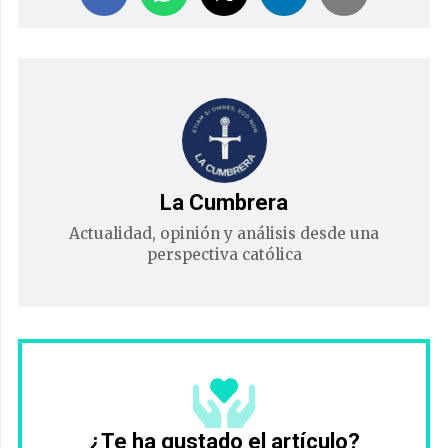
La Cumbrera
Actualidad, opinión y análisis desde una
perspectiva católica
¿Te ha gustado el artículo?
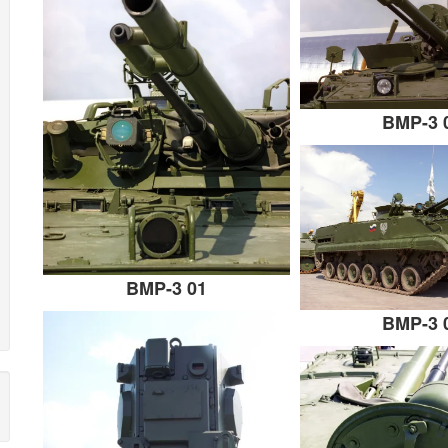
BMP-3 
BMP-3 01
BMP-3 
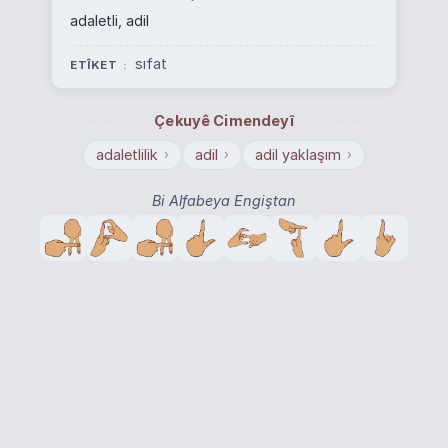
adaletli, adil
sıfat
ETÎKET
Çekuyê Cimendeyî
adaletlilik
adil
adil yaklaşım
›
›
›
Bi Alfabeya Engiştan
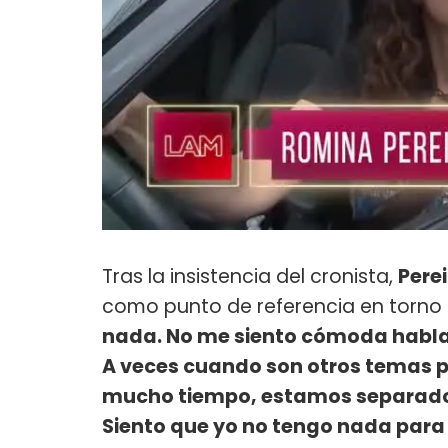
Tras la insistencia del cronista,
Pere
como punto de referencia en torno
nada. No me siento cómoda hablan
A veces cuando son otros temas 
mucho tiempo, estamos separados
Siento que yo no tengo nada para 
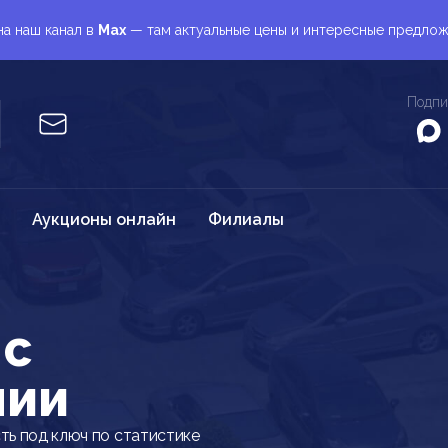
а наш канал в
Max
— там актуальные цены и интересные предло
Подпи
Аукционы онлайн
Филиалы
 c
нии
ть под ключ по статистике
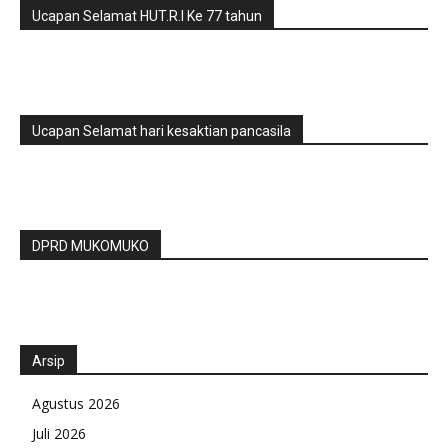
Ucapan Selamat HUT.R.I Ke 77 tahun
Ucapan Selamat hari kesaktian pancasila
DPRD MUKOMUKO
Arsip
Agustus 2026
Juli 2026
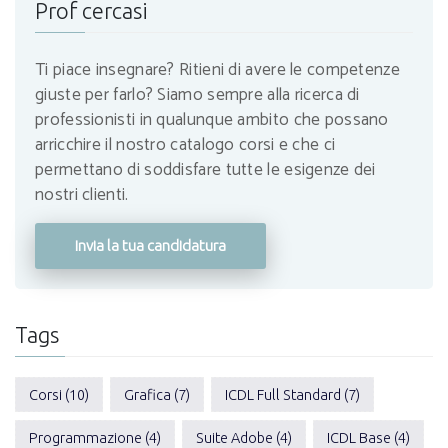
Prof cercasi
Ti piace insegnare? Ritieni di avere le competenze
giuste per farlo? Siamo sempre alla ricerca di
professionisti in qualunque ambito che possano
arricchire il nostro catalogo corsi e che ci
permettano di soddisfare tutte le esigenze dei
nostri clienti.
Invia la tua candidatura
Tags
Corsi (10)
Grafica (7)
ICDL Full Standard (7)
Programmazione (4)
Suite Adobe (4)
ICDL Base (4)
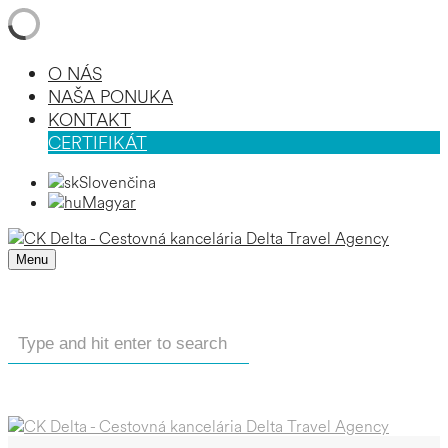
O NÁS
NAŠA PONUKA
KONTAKT
CERTIFIKÁT
Slovenčina
Magyar
Menu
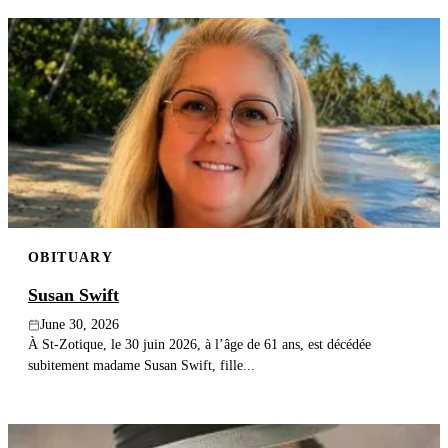
OBITUARY
Susan Swift
June 30, 2026
À St-Zotique, le 30 juin 2026, à l’âge de 61 ans, est décédée
subitement madame Susan Swift, fille...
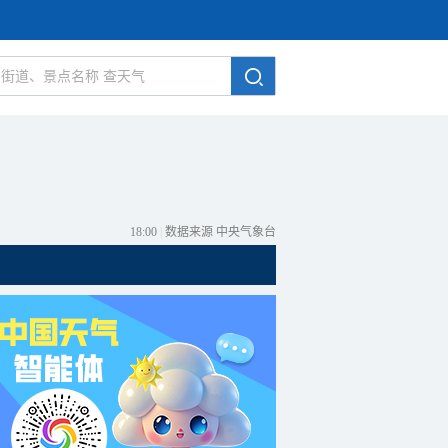
18:00
|
数据来源 中央气象台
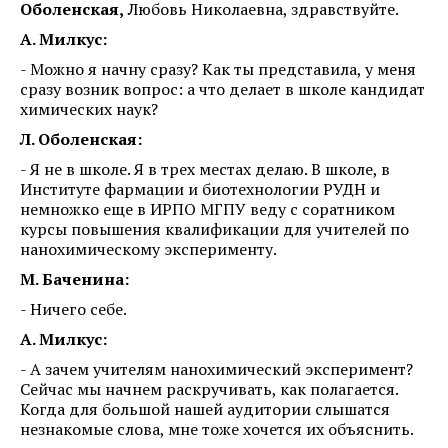
Оболенская,
Любовь Николаевна, здравствуйте.
А. Милкус:
- Можно я начну сразу? Как ты представила, у меня
сразу возник вопрос: а что делает в школе кандидат
химических наук?
Л. Оболенская:
- Я не в школе. Я в трех местах делаю. В школе, в
Институте фармации и биотехнологии РУДН и
немножко еще в ИРПО МГПУ веду с соратником
курсы повышения квалификации для учителей по
нанохимическому эксперименту.
М. Баченина:
- Ничего себе.
А. Милкус:
- А зачем учителям нанохимический эксперимент?
Сейчас мы начнем раскручивать, как полагается.
Когда для большой нашей аудитории слышатся
незнакомые слова, мне тоже хочется их объяснить.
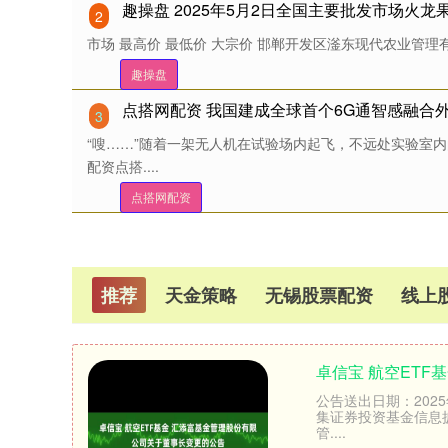
趣操盘 2025年5月2日全国主要批发市场火龙
2
市场 最高价 最低价 大宗价 邯郸开发区滏东现代农业管理有限公司 
趣操盘
点搭网配资 我国建成全球首个6G通智感融合
3
“嗖……”随着一架无人机在试验场内起飞，不远处实验室
配资点搭....
点搭网配资
推荐
天金策略
无锡股票配资
线上
卓信宝 航空ET
公告送出日期：202
集证券投资基金信息
管....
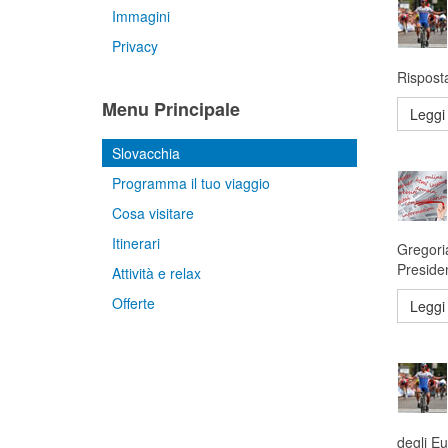
Immagini
Privacy
Risposta
Menu Principale
Leggi 
Slovacchia
Programma il tuo viaggio
Cosa visitare
Itinerari
Gregoria
Preside
Attività e relax
Offerte
Leggi 
degli Eu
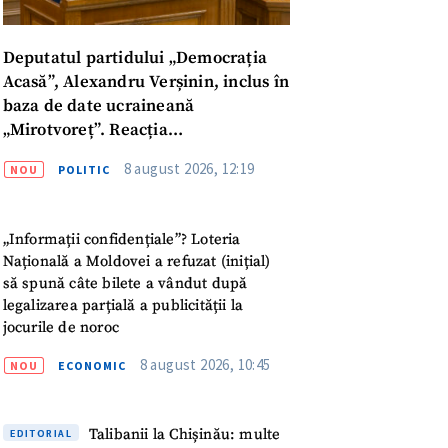
Deputatul partidului „Democrația
Acasă”, Alexandru Verșinin, inclus în
baza de date ucraineană
„Mirotvoreț”. Reacția
parlamentarului
8 august 2026, 12:19
NOU
POLITIC
„Informații confidențiale”? Loteria
Națională a Moldovei a refuzat (inițial)
să spună câte bilete a vândut după
legalizarea parțială a publicității la
jocurile de noroc
8 august 2026, 10:45
NOU
ECONOMIC
meu
Talibanii la Chișinău: multe
EDITORIAL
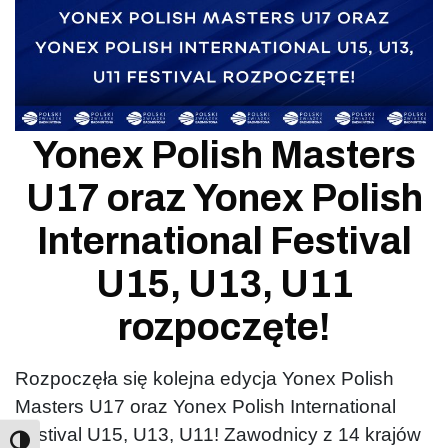
Yonex Polish Masters
U17 oraz Yonex Polish
International Festival
U15, U13, U11
rozpoczęte!
Rozpoczęła się kolejna edycja Yonex Polish
Masters U17 oraz Yonex Polish International
Festival U15, U13, U11! Zawodnicy z 14 krajów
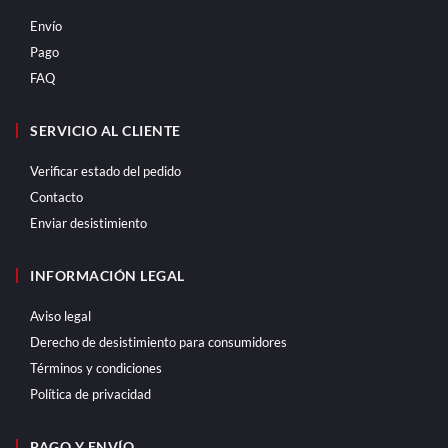
Envío
Pago
FAQ
SERVICIO AL CLIENTE
Verificar estado del pedido
Contacto
Enviar desistimiento
INFORMACIÓN LEGAL
Aviso legal
Derecho de desistimiento para consumidores
Términos y condiciones
Política de privacidad
PAGO Y ENVÍO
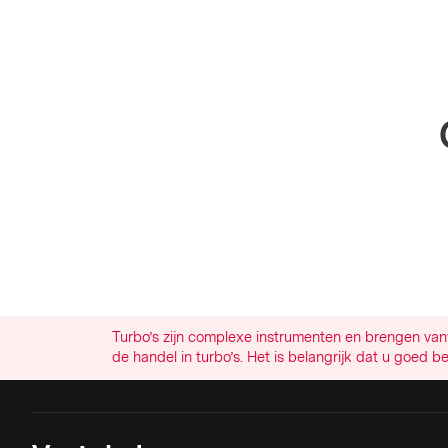
Turbo’s zijn complexe instrumenten en brengen vanw
de handel in turbo’s. Het is belangrijk dat u goed b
◆ ◆ ◆ ◆ ◆ ◆ ◆
▸ Task to carry out: Retype the text of every entry above with no changes, leaving the pictures out of your answer.

▸ Problem solution:
La Cumbrera
Actualidad, opinión y análisis desde una
perspectiva católica
¿Te ha gustado el artículo?
BMP-3 
BMP-3 01
BMP-3 
adaletli, adil
sıfat
ETÎKET
Çekuyê Cimendeyî
adaletlilik
adil
adil yaklaşım
›
›
›
Bi Alfabeya Engiştan
Tras la insistencia del cronista,
Pere
como punto de referencia en torno
nada. No me siento cómoda hablan
A veces cuando son otros temas 
mucho tiempo, estamos separados
Siento que yo no tengo nada para 
а наш канал в
Max
— там актуальные цены и интересные предло
Подпи
Аукционы онлайн
Филиалы
 c
нии
ть под ключ по статистике
Ucapan Selamat HUT.R.I Ke 77 tahun
Ucapan Selamat hari kesaktian pancasila
DPRD MUKOMUKO
Arsip
Agustus 2026
Juli 2026
Prof cercasi
Ti piace insegnare? Ritieni di avere le competenze
giuste per farlo? Siamo sempre alla ricerca di
professionisti in qualunque ambito che possano
arricchire il nostro catalogo corsi e che ci
permettano di soddisfare tutte le esigenze dei
nostri clienti.
Invia la tua candidatura
Tags
Corsi (10)
Grafica (7)
ICDL Full Standard (7)
Programmazione (4)
Suite Adobe (4)
ICDL Base (4)
O NÁS
NAŠA PONUKA
KONTAKT
CERTIFIKÁT
Slovenčina
Magyar
Menu
OBITUARY
Susan Swift
June 30, 2026
À St-Zotique, le 30 juin 2026, à l’âge de 61 ans, est décédée
subitement madame Susan Swift, fille...
18:00
|
数据来源 中央气象台
Оболенская,
Любовь Николаевна, здравствуйте.
А. Милкус:
- Можно я начну сразу? Как ты представила, у меня
сразу возник вопрос: а что делает в школе кандидат
химических наук?
Л. Оболенская:
- Я не в школе. Я в трех местах делаю. В школе, в
Институте фармации и биотехнологии РУДН и
немножко еще в ИРПО МГПУ веду с соратником
курсы повышения квалификации для учителей по
нанохимическому эксперименту.
М. Баченина:
- Ничего себе.
А. Милкус:
- А зачем учителям нанохимический эксперимент?
Сейчас мы начнем раскручивать, как полагается.
Когда для большой нашей аудитории слышатся
незнакомые слова, мне тоже хочется их объяснить.
趣操盘 2025年5月2日全国主要批发市场火龙
2
市场 最高价 最低价 大宗价 邯郸开发区滏东现代农业管理有限公司 
趣操盘
点搭网配资 我国建成全球首个6G通智感融合
3
“嗖……”随着一架无人机在试验场内起飞，不远处实验室
配资点搭....
点搭网配资
推荐
天金策略
无锡股票配资
线上
卓信宝 航空ET
公告送出日期：202
集证券投资基金信息
管....
Immagini
Privacy
Risposta
Menu Principale
Leggi 
Slovacchia
Programma il tuo viaggio
Cosa visitare
Itinerari
Gregoria
Preside
Attività e relax
Offerte
Leggi 
degli Eu
Deputatul partidului „Democrația
Acasă”, Alexandru Verșinin, inclus în
baza de date ucraineană
„Mirotvoreț”. Reacția
parlamentarului
8 august 2026, 12:19
NOU
POLITIC
„Informații confidențiale”? Loteria
Națională a Moldovei a refuzat (inițial)
să spună câte bilete a vândut după
legalizarea parțială a publicității la
jocurile de noroc
8 august 2026, 10:45
NOU
ECONOMIC
meu
Talibanii la Chișinău: multe
EDITORIAL
Yonex Polish Masters
U17 oraz Yonex Polish
International Festival
U15, U13, U11
rozpoczęte!
Rozpoczęła się kolejna edycja Yonex Polish
Masters U17 oraz Yonex Polish International
Festival U15, U13, U11! Zawodnicy z 14 krajów
Envío
Pago
FAQ
SERVICIO AL CLIENTE
Verificar estado del pedido
Contacto
Enviar desistimiento
INFORMACIÓN LEGAL
Aviso legal
Derecho de desistimiento para consumidores
Términos y condiciones
Política de privacidad
PAGO Y ENVÍO
Turbo’s zijn complexe instrumenten en brengen vanw
de handel in turbo’s. Het is belangrijk dat u goed b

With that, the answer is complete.